Work instructions »
Could you extract every one of the lines below and reproduce each one verbatim, in the order given?

Supplied data »
┌────────

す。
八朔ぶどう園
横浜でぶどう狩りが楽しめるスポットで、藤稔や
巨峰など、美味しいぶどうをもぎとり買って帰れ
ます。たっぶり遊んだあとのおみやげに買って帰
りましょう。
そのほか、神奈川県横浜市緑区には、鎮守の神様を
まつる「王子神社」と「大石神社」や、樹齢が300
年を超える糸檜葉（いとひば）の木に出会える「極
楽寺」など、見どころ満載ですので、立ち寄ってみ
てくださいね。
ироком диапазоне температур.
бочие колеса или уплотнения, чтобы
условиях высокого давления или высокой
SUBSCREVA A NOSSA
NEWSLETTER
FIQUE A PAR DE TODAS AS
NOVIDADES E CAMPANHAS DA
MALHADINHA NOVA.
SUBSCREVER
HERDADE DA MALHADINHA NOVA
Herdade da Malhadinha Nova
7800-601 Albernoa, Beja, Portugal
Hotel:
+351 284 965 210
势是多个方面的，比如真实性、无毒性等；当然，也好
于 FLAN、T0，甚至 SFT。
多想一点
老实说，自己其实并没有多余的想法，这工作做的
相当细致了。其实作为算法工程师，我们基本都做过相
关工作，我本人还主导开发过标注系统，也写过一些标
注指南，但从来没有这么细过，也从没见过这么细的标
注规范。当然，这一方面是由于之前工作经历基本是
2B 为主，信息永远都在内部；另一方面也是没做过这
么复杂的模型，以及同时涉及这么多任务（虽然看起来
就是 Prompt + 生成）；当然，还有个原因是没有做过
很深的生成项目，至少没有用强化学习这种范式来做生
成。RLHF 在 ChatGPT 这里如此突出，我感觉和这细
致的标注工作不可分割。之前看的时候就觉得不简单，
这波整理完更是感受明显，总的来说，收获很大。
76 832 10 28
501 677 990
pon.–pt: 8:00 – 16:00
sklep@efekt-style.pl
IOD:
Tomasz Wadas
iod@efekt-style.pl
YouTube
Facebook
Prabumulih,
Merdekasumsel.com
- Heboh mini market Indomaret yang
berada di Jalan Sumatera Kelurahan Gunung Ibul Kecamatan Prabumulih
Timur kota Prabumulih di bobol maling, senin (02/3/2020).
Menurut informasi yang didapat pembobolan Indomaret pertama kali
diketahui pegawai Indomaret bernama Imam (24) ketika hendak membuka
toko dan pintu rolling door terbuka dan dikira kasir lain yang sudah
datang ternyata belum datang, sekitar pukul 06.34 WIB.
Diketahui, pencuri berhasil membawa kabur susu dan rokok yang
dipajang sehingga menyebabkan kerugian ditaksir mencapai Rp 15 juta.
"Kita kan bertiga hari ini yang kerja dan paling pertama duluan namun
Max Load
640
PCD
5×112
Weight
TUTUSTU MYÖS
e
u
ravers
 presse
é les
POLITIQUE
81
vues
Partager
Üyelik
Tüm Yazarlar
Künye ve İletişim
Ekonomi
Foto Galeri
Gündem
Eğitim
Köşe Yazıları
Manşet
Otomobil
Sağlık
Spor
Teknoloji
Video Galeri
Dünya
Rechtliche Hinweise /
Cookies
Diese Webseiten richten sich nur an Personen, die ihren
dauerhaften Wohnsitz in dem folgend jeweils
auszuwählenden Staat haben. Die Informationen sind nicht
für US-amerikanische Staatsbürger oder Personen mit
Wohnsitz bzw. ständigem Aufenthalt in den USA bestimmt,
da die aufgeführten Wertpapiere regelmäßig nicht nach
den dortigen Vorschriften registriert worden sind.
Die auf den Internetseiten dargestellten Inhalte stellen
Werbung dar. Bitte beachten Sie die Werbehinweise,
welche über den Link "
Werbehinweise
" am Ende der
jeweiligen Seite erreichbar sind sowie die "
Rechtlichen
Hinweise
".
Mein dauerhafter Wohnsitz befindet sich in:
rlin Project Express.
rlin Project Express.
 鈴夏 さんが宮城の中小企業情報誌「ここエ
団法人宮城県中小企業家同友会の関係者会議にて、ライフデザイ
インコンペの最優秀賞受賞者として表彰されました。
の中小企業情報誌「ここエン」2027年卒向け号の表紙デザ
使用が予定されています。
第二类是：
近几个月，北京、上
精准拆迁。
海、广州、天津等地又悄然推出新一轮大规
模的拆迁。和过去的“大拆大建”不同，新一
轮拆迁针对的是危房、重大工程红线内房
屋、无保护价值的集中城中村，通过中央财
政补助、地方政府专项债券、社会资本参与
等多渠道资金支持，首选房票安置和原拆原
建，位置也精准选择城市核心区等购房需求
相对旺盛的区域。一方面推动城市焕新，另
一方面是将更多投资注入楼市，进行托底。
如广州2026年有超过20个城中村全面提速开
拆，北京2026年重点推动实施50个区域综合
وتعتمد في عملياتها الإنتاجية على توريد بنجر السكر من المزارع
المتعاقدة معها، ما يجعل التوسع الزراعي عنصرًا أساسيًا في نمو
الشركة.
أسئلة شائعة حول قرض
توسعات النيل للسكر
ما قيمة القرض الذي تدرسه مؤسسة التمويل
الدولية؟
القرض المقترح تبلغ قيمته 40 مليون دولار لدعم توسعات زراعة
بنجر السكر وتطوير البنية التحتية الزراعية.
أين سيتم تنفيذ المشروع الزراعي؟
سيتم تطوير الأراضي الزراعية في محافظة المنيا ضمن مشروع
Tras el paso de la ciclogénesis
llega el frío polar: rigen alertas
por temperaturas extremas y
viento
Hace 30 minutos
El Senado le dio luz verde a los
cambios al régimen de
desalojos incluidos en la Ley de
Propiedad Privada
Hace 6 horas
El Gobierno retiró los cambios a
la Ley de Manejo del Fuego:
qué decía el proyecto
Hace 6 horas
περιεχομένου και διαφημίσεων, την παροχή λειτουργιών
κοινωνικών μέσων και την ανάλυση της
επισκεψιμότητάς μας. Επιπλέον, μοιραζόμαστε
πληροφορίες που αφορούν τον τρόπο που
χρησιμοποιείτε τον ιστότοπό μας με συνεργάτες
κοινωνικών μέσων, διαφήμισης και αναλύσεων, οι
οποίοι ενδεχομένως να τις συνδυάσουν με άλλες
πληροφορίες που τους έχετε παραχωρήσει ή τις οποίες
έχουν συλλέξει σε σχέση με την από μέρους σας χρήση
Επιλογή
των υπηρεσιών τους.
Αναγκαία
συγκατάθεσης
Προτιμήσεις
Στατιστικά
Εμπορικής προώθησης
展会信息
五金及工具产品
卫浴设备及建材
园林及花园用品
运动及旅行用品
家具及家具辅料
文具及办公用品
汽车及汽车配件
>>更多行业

└────────

Output »
す。
八朔ぶどう園
横浜でぶどう狩りが楽しめるスポットで、藤稔や
巨峰など、美味しいぶどうをもぎとり買って帰れ
ます。たっぶり遊んだあとのおみやげに買って帰
りましょう。
そのほか、神奈川県横浜市緑区には、鎮守の神様を
まつる「王子神社」と「大石神社」や、樹齢が300
年を超える糸檜葉（いとひば）の木に出会える「極
楽寺」など、見どころ満載ですので、立ち寄ってみ
てくださいね。
ироком диапазоне температур.
бочие колеса или уплотнения, чтобы
условиях высокого давления или высокой
SUBSCREVA A NOSSA
NEWSLETTER
FIQUE A PAR DE TODAS AS
NOVIDADES E CAMPANHAS DA
MALHADINHA NOVA.
SUBSCREVER
HERDADE DA MALHADINHA NOVA
Herdade da Malhadinha Nova
7800-601 Albernoa, Beja, Portugal
Hotel:
+351 284 965 210
势是多个方面的，比如真实性、无毒性等；当然，也好
于 FLAN、T0，甚至 SFT。
多想一点
老实说，自己其实并没有多余的想法，这工作做的
相当细致了。其实作为算法工程师，我们基本都做过相
关工作，我本人还主导开发过标注系统，也写过一些标
注指南，但从来没有这么细过，也从没见过这么细的标
注规范。当然，这一方面是由于之前工作经历基本是
2B 为主，信息永远都在内部；另一方面也是没做过这
么复杂的模型，以及同时涉及这么多任务（虽然看起来
就是 Prompt + 生成）；当然，还有个原因是没有做过
很深的生成项目，至少没有用强化学习这种范式来做生
成。RLHF 在 ChatGPT 这里如此突出，我感觉和这细
致的标注工作不可分割。之前看的时候就觉得不简单，
这波整理完更是感受明显，总的来说，收获很大。
76 832 10 28
501 677 990
pon.–pt: 8:00 – 16:00
sklep@efekt-style.pl
IOD:
Tomasz Wadas
iod@efekt-style.pl
YouTube
Facebook
Prabumulih,
Merdekasumsel.com
- Heboh mini market Indomaret yang
berada di Jalan Sumatera Kelurahan Gunung Ibul Kecamatan Prabumulih
Timur kota Prabumulih di bobol maling, senin (02/3/2020).
Menurut informasi yang didapat pembobolan Indomaret pertama kali
diketahui pegawai Indomaret bernama Imam (24) ketika hendak membuka
toko dan pintu rolling door terbuka dan dikira kasir lain yang sudah
datang ternyata belum datang, sekitar pukul 06.34 WIB.
Diketahui, pencuri berhasil membawa kabur susu dan rokok yang
dipajang sehingga menyebabkan kerugian ditaksir mencapai Rp 15 juta.
"Kita kan bertiga hari ini yang kerja dan paling pertama duluan namun
Max Load
640
PCD
5×112
Weight
TUTUSTU MYÖS
e
u
ravers
 presse
é les
POLITIQUE
81
vues
Partager
Üyelik
Tüm Yazarlar
Künye ve İletişim
Ekonomi
Foto Galeri
Gündem
Eğitim
Köşe Yazıları
Manşet
Otomobil
Sağlık
Spor
Teknoloji
Video Galeri
Dünya
Rechtliche Hinweise /
Cookies
Diese Webseiten richten sich nur an Personen, die ihren
dauerhaften Wohnsitz in dem folgend jeweils
auszuwählenden Staat haben. Die Informationen sind nicht
für US-amerikanische Staatsbürger oder Personen mit
Wohnsitz bzw. ständigem Aufenthalt in den USA bestimmt,
da die aufgeführten Wertpapiere regelmäßig nicht nach
den dortigen Vorschriften registriert worden sind.
Die auf den Internetseiten dargestellten Inhalte stellen
Werbung dar. Bitte beachten Sie die Werbehinweise,
welche über den Link "
Werbehinweise
" am Ende der
jeweiligen Seite erreichbar sind sowie die "
Rechtlichen
Hinweise
".
Mein dauerhafter Wohnsitz befindet sich in:
rlin Project Express.
rlin Project Express.
 鈴夏 さんが宮城の中小企業情報誌「ここエ
団法人宮城県中小企業家同友会の関係者会議にて、ライフデザイ
インコンペの最優秀賞受賞者として表彰されました。
の中小企業情報誌「ここエン」2027年卒向け号の表紙デザ
使用が予定されています。
第二类是：
近几个月，北京、上
精准拆迁。
海、广州、天津等地又悄然推出新一轮大规
模的拆迁。和过去的“大拆大建”不同，新一
轮拆迁针对的是危房、重大工程红线内房
屋、无保护价值的集中城中村，通过中央财
政补助、地方政府专项债券、社会资本参与
等多渠道资金支持，首选房票安置和原拆原
建，位置也精准选择城市核心区等购房需求
相对旺盛的区域。一方面推动城市焕新，另
一方面是将更多投资注入楼市，进行托底。
如广州2026年有超过20个城中村全面提速开
拆，北京2026年重点推动实施50个区域综合
وتعتمد في عملياتها الإنتاجية على توريد بنجر السكر من المزارع
المتعاقدة معها، ما يجعل التوسع الزراعي عنصرًا أساسيًا في نمو
الشركة.
أسئلة شائعة حول قرض
توسعات النيل للسكر
ما قيمة القرض الذي تدرسه مؤسسة التمويل
الدولية؟
القرض المقترح تبلغ قيمته 40 مليون دولار لدعم توسعات زراعة
بنجر السكر وتطوير البنية التحتية الزراعية.
أين سيتم تنفيذ المشروع الزراعي؟
سيتم تطوير الأراضي الزراعية في محافظة المنيا ضمن مشروع
Tras el paso de la ciclogénesis
llega el frío polar: rigen alertas
por temperaturas extremas y
viento
Hace 30 minutos
El Senado le dio luz verde a los
cambios al régimen de
desalojos incluidos en la Ley de
Propiedad Privada
Hace 6 horas
El Gobierno retiró los cambios a
la Ley de Manejo del Fuego:
qué decía el proyecto
Hace 6 horas
περιεχομένου και διαφημίσεων, την παροχή λειτουργιών
κοινωνικών μέσων και την ανάλυση της
επισκεψιμότητάς μας. Επιπλέον, μοιραζόμαστε
πληροφορίες που αφορούν τον τρόπο που
χρησιμοποιείτε τον ιστότοπό μας με συνεργάτες
κοινωνικών μέσων, διαφήμισης και αναλύσεων, οι
οποίοι ενδεχομένως να τις συνδυάσουν με άλλες
πληροφορίες που τους έχετε παραχωρήσει ή τις οποίες
έχουν συλλέξει σε σχέση με την από μέρους σας χρήση
Επιλογή
των υπηρεσιών τους.
Αναγκαία
συγκατάθεσης
Προτιμήσεις
Στατιστικά
Εμπορικής προώθησης
展会信息
五金及工具产品
卫浴设备及建材
园林及花园用品
运动及旅行用品
家具及家具辅料
文具及办公用品
汽车及汽车配件
>>更多行业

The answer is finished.